[lammps-users] Optimising code to improve for polymer system simulation...


I got problems with the speed of my simulations of a polymer systems with some ions and wanted to improve it.

The basis for my simulation is as follows:

All ions are charged and the overall charges is 0. However, it runs in principle on my CPU based computers and tried to improve the speed of the simulation with the following steps. So I used the Dreiding potential with the following code/ output:

Dreiding potential information

neighbor 0.4 bin
units real
neigh_modify delay 5 every 1
atom_style full
bond_style harmonic
angle_style cosine/squared
dihedral_style opls
pair_style lj/cut/coul/long 10.0
pair_modify mix arithmetic
kspace_style pppm 1e-4
improper_style harmonic
read_data ${fname}
run_style respa 3 4 2 bond 1 pair 2 kspace 3
special_bonds lj/coul 0.0 0.0 0.0

fix 3 all nve/limit 0.05
run 150
min_style cg
minimize 1.0e-10 1.0e-10 10000000 10000
timestep 0.1
run 2000000

And the following MPI task timing breakdown:

Section | min time | avg time | max time |%varavg| %total


You seem to be doing things in the wrong order and are disregarding some fundamental issues.

You are running with run_style respa and nve/limit. Start your experiments with run style verlet and fix nve or fix nvt. But also the most conservative neighbor list option, i.e. delay 0 every 1 check no.

If you cannot get a stable and energy conserving trajectory with fix nve, it is not worth looking into any other options, since then your problem with your model.

For a system in real units assuming hydrogen atoms as the lightest atoms, you should be able to get very good energy conservation with fix nve and a timestep of 0.25 to 0.5 fs. Since you are reporting difficulties with r-RESPA multi timestepping your effective timestep is even shorter and if you require using fix nve/limit then there is something very bad happening. Which means that either your initial geometry is very bad or your force field settings are bogus or both. That strongly hints that this is predominantly an issue that has to be solved on the physics/model side first. It is completely pointless to discuss how to optimize the performance of a calculation if it is simulating a bogus model.

Some of your questions also exhibit a lack of expertise in basic molecular dynamics methodology. Now I know for a fact, that there are several research groups in your institution that do have that expertise and people that could consult you and provide help with putting together meaningful MD simulations and thus avoid some of the fundamental issues. They can also answer some of your questions about basic MD issues beyond what is. So my suggestion is to reach out to those groups, and as to get assistance to have a meaningful and physically sound simulation input that will get you a data file for your simulation that is well equilibrated and suitable for production simulations, and then we can discuss how to make it run more efficiently with LAMMPS in parallel.

Finally some answers your questions:

  1. if your temperature is rising with fix nve then one of two scenarios are most likely: your initial geometry has very high potential energy or your force field parameters are bad/bogus. in the first case, doing a minimization can help, but it may only lead to a metastable state, so you may need to do multiple minimize commands with a short run in between. however, constructing a more physical initial geometry is usually the better approach.
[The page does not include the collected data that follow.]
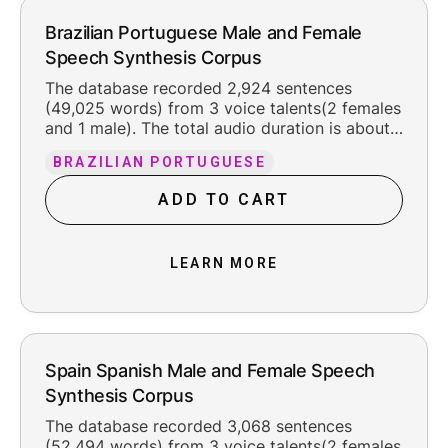
Brazilian Portuguese Male and Female
Speech Synthesis Corpus
The database recorded 2,924 sentences
(49,025 words) from 3 voice talents(2 females
and 1 male). The total audio duration is about
6 hours, including the original silence at the
BRAZILIAN PORTUGUESE
beginning and ending (about 300 ms each).
The recorded content is organized into 11
ADD TO CART
texts, F048-03 including multiple fields, such
as news, letters, digit, etc. We used pt-
BR_xsampa phone set for labeling. The voice
LEARN MORE
talents were born and raised in Brazil, in
1969/1973/1997, with standard Brazilian
Portuguese and were 56/51/48 years old when
recording the database, with a good line
foundation. The recordings have even speech
rate.
Spain Spanish Male and Female Speech
Synthesis Corpus
The database recorded 3,068 sentences
(52,494 words) from 3 voice talents(2 females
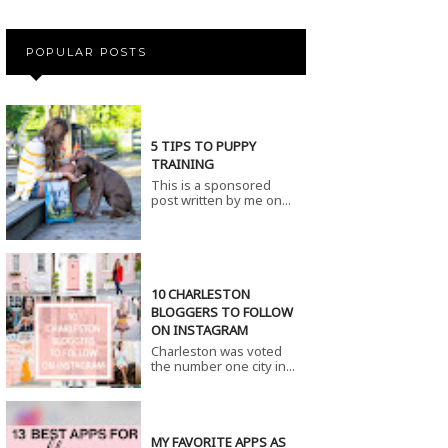
POPULAR POSTS
5 TIPS TO PUPPY
TRAINING
This is a sponsored
post written by me on...
10 CHARLESTON
BLOGGERS TO FOLLOW
ON INSTAGRAM
Charleston was voted
the number one city in...
MY FAVORITE APPS AS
  2. what is worrying about your timing logs is the high percentage of “Comm”. that suggests that you may be using too many MPI processes for the number of atoms in your system. if using coul/wolf is not slower than coul/long with otherwise identical settings, something else is very wrong. however, this is impossible to discuss without seeing the exact input decks

  3. fix shake does not create any speedup by itself. it can make simulations more efficient by allowing the use of a larger timestep, e.g. 1fs to 2fs for typical molecular systems in real units. but if you cannot get your basic system with basic settings and regular verlet to run at a larger timestep than 0.1 fs, then you have to sort out why that is the case first.

  4. with cutoff based pair styles you have to choose the length of the cutoff based on the physics of your problem. only with a long-range solver you can choose the cutoff of the coulomb interaction to balance the amount of computational work required between real space and kspace. typically a required cutoff is given with the force field parameters. there are numerous publications discussing the impact of cutoff coulomb on the correctness of results and which approximation/damping method has the least negative impact of the correctness for what systems. it is far beyond the scope of this mailing list to discuss this here. again, consult with your local experts.

  5. I don’t understand what you are asking here. what does it mean to “use several clusters at the same time”? and how is this supposed to improve the efficiency of your simulations?


BTW: while writing the response, something seemed familiar and after searching through my e-mail archive I found that I had already made very similar suggestions on a very similar looking input file on this list in february.

this is becoming quite irritating: why are you asking for advice when you are not following it? at the very least you should provide a justification for disregarding the advice and sticking with choices in your input that have been noted as problematic.